We’re each an amalgamation of contradictions. I love coffee, yet get angry when it burns my tongue. I love cold showers, yet can’t wait for them to be over while I’m in the moment. I love to walk, yet shiver and hope for the warmth and comfort of the inside. I love my friends and family, yet I have a fresh, passionate dislike for my phone, and hence I’m prone to disappear for short periods. These concepts show the opposing aspects of life which we can embody at the same time. We’re all a mish-mash of contradictions.
Take, for instance, our hope for freedom. We seek the freedom to do what we desire while craving the security of routine and comfort. This contradiction emerges in our everyday choices. Do we pursue a safe career or travel down the path of a more fulfilling dream? Do we travel the world or remain in the comforts of home?
We search for purpose while seeking to comprehend the randomness of life, even questioning what this thing we call life is at all. On the one hand, we set goals that determine our directional purpose. This clashes with much of life being outside our control, leading to inner conflict. Do we push for more, or surrender to the forces of fate?
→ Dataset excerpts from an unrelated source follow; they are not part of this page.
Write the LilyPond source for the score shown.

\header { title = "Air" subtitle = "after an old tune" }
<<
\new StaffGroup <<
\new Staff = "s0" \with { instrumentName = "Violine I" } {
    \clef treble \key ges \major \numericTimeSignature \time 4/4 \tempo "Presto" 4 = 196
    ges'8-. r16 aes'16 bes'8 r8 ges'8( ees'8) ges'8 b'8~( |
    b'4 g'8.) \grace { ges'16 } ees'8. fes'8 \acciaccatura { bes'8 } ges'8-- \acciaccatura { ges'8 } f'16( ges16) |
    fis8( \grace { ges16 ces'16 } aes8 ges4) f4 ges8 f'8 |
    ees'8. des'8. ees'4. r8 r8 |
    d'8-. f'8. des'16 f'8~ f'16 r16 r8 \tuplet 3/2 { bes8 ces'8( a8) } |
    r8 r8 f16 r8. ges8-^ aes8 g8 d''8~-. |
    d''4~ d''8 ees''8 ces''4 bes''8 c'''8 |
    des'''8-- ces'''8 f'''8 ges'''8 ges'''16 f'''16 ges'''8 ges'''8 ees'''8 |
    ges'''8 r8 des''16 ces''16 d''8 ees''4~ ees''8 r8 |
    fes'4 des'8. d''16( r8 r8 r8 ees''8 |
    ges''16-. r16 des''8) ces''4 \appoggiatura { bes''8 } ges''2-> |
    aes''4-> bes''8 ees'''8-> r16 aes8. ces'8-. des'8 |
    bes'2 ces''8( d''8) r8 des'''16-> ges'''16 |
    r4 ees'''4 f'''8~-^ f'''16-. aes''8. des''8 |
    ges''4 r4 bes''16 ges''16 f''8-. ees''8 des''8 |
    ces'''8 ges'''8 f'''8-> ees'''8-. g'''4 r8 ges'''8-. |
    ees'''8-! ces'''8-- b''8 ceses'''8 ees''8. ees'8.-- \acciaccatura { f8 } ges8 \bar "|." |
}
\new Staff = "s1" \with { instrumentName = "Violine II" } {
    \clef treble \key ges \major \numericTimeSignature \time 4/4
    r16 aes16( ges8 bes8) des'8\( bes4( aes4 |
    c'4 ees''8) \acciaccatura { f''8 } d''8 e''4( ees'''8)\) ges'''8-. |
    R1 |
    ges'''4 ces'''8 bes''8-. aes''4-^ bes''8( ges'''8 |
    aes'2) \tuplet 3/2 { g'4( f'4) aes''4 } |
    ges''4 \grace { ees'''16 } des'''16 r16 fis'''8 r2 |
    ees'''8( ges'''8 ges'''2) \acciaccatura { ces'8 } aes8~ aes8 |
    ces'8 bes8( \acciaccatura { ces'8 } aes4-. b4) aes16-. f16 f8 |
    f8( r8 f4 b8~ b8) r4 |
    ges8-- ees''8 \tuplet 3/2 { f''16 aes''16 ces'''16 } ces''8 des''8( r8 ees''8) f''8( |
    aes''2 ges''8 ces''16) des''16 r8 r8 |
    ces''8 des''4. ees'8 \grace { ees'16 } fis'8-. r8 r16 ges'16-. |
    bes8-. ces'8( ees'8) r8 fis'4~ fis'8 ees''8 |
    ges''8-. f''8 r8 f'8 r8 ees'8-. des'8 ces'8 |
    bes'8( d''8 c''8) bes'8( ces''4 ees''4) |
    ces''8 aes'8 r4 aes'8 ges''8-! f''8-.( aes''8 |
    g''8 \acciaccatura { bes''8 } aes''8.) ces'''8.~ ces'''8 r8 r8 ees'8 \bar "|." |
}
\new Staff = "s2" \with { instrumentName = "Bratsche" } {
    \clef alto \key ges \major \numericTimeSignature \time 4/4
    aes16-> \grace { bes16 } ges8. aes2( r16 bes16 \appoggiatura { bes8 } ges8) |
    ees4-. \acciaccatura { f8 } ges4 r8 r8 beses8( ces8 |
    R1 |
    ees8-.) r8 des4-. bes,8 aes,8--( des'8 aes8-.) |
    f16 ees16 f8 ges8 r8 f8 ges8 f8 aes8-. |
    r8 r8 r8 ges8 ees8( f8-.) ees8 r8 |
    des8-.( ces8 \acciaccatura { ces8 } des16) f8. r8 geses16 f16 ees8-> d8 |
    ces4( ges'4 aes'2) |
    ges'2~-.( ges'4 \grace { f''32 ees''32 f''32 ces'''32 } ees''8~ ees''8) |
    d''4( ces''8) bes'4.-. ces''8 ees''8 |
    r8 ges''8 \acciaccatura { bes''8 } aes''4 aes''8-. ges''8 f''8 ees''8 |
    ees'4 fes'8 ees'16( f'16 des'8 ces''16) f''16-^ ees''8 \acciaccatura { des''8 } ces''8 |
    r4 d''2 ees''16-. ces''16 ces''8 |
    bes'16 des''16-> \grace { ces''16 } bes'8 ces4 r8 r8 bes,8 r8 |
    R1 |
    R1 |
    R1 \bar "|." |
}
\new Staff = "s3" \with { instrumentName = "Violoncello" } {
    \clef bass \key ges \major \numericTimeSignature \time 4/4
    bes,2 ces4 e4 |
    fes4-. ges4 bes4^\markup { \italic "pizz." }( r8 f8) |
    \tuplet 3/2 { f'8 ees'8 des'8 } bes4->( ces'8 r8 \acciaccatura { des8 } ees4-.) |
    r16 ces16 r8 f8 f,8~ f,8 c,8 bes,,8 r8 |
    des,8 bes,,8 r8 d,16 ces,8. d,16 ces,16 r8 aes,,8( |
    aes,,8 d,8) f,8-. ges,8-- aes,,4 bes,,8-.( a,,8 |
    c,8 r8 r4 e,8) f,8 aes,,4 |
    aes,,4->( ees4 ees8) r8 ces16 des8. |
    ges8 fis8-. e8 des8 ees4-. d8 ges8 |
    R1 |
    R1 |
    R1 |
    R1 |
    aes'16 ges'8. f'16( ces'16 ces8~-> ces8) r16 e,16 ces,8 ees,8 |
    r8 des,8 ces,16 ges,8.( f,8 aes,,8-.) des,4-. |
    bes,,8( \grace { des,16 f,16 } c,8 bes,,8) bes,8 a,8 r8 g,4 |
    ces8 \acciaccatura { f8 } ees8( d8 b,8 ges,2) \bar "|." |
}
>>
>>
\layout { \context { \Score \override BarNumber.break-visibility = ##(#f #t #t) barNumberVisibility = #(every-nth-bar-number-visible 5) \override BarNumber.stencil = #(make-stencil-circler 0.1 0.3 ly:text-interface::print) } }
We hold an idea of our idealised lives while struggling to bridge the gap between reality and aspiration. We seek productive days, yet sit lounging around bingeing Netflix and eating junk food. Societal pressures strain this gap between reality and aspiration further.
We can possess a belief, while still contradicting this belief with our actions. We could believe in sustainability, while possessing, wasting, and consuming more than we need. But we are not hypocrites. We live in a complex world where our ideals can be difficult to attain.
As I discussed last week, we can feel nostalgic for previous versions of ourselves and wish to return to this, while also appreciating our progress towards who we are today.
We can even feel love and pain—or happiness and sadness simultaneously. This sums up a world of complexity. Specifically, that we are complex. We’re walking, talking uncertainties that don’t fit into neat categories. And that’s ok.
What does this mean for us? To start, it means progress is never linear. We take a step forward, and two backwards, before jumping three steps, only to move one back. It means we can easily get comfortable. It means we can get frustrated with ourselves as we seek to make sense of this personal paradox. For a man who discusses jigsaws representing life, very rarely do the pieces fit neatly together. We try to craft an external view that we have everything figured out. The internal reality is that this is an issue we never fully resolve.
We could interpret this lack of clarity as a personal flaw, but this friction is what makes us human. This friction, the tug-of-war between contradictions, is what shapes us as we adapt to the inevitable march of life. It should be welcomed that we are not static, but ever-changing. This is what makes life beautiful, right?